● To-do item
Rewrite every line of the items below as a Markdown table with the columns Row and Line, numbering the rows and leaving out blank lines. Omit the pictures.

● Source records
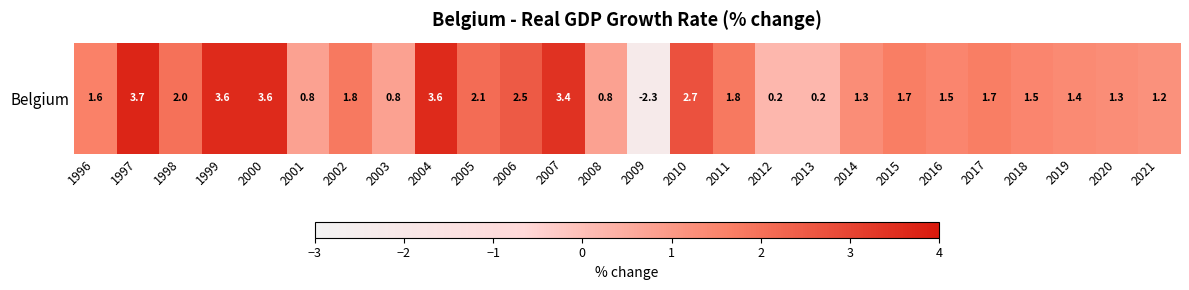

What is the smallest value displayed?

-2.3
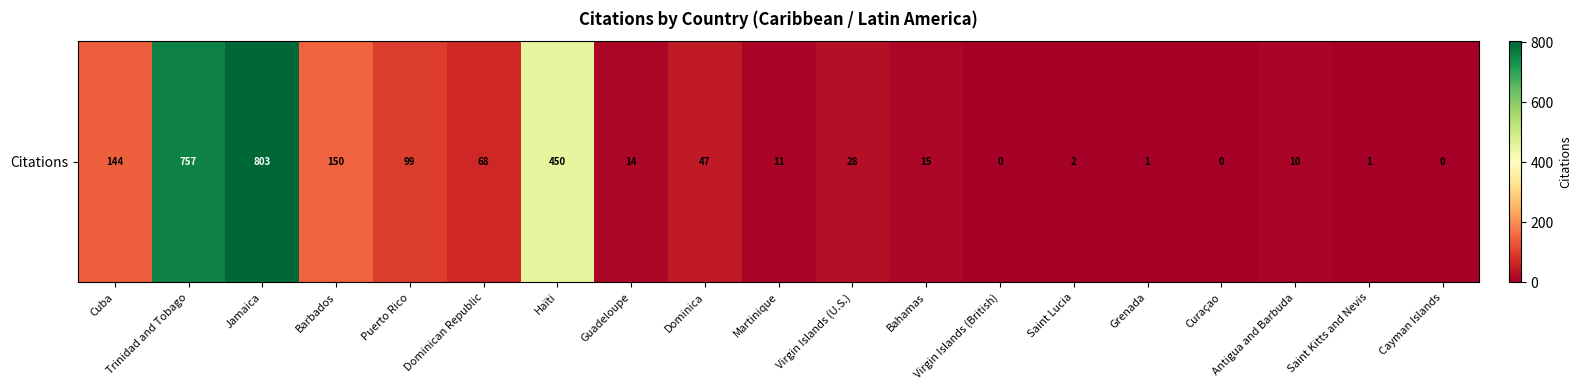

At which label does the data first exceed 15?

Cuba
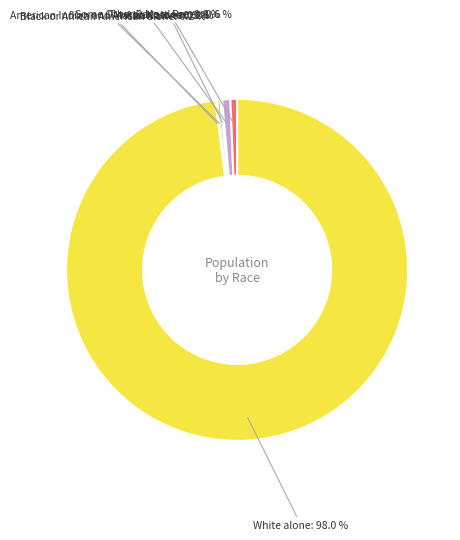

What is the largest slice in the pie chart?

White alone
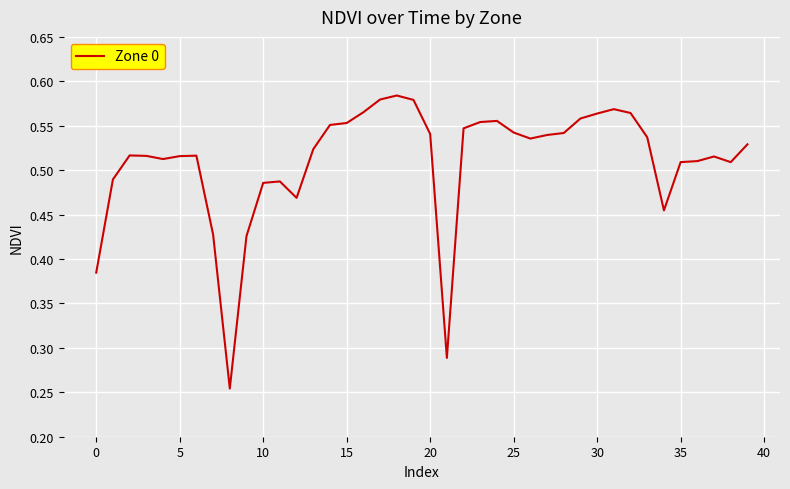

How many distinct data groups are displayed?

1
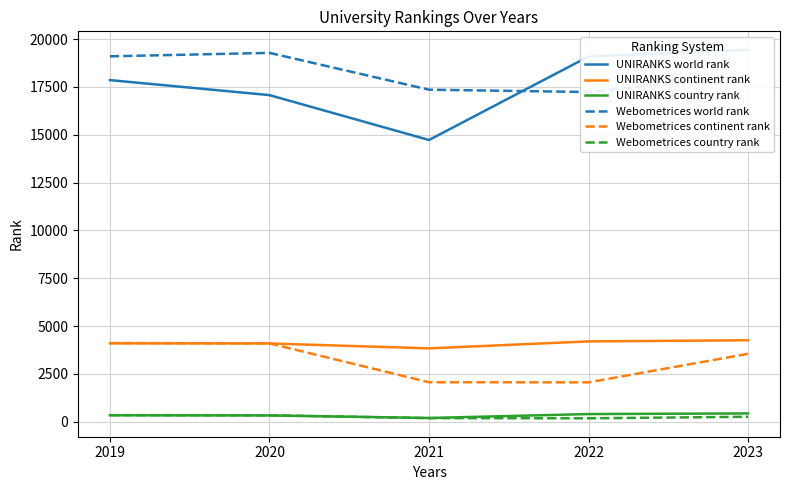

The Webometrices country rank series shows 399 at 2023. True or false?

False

● Solution to this problem
| Row | Line |
|---|---|
| 1 | What is the smallest value displayed? |
| 2 | -2.3 |
| 3 | At which label does the data first exceed 15? |
| 4 | Cuba |
| 5 | What is the largest slice in the pie chart? |
| 6 | White alone |
| 7 | How many distinct data groups are displayed? |
| 8 | 1 |
| 9 | The Webometrices country rank series shows 399 at 2023. True or false? |
| 10 | False |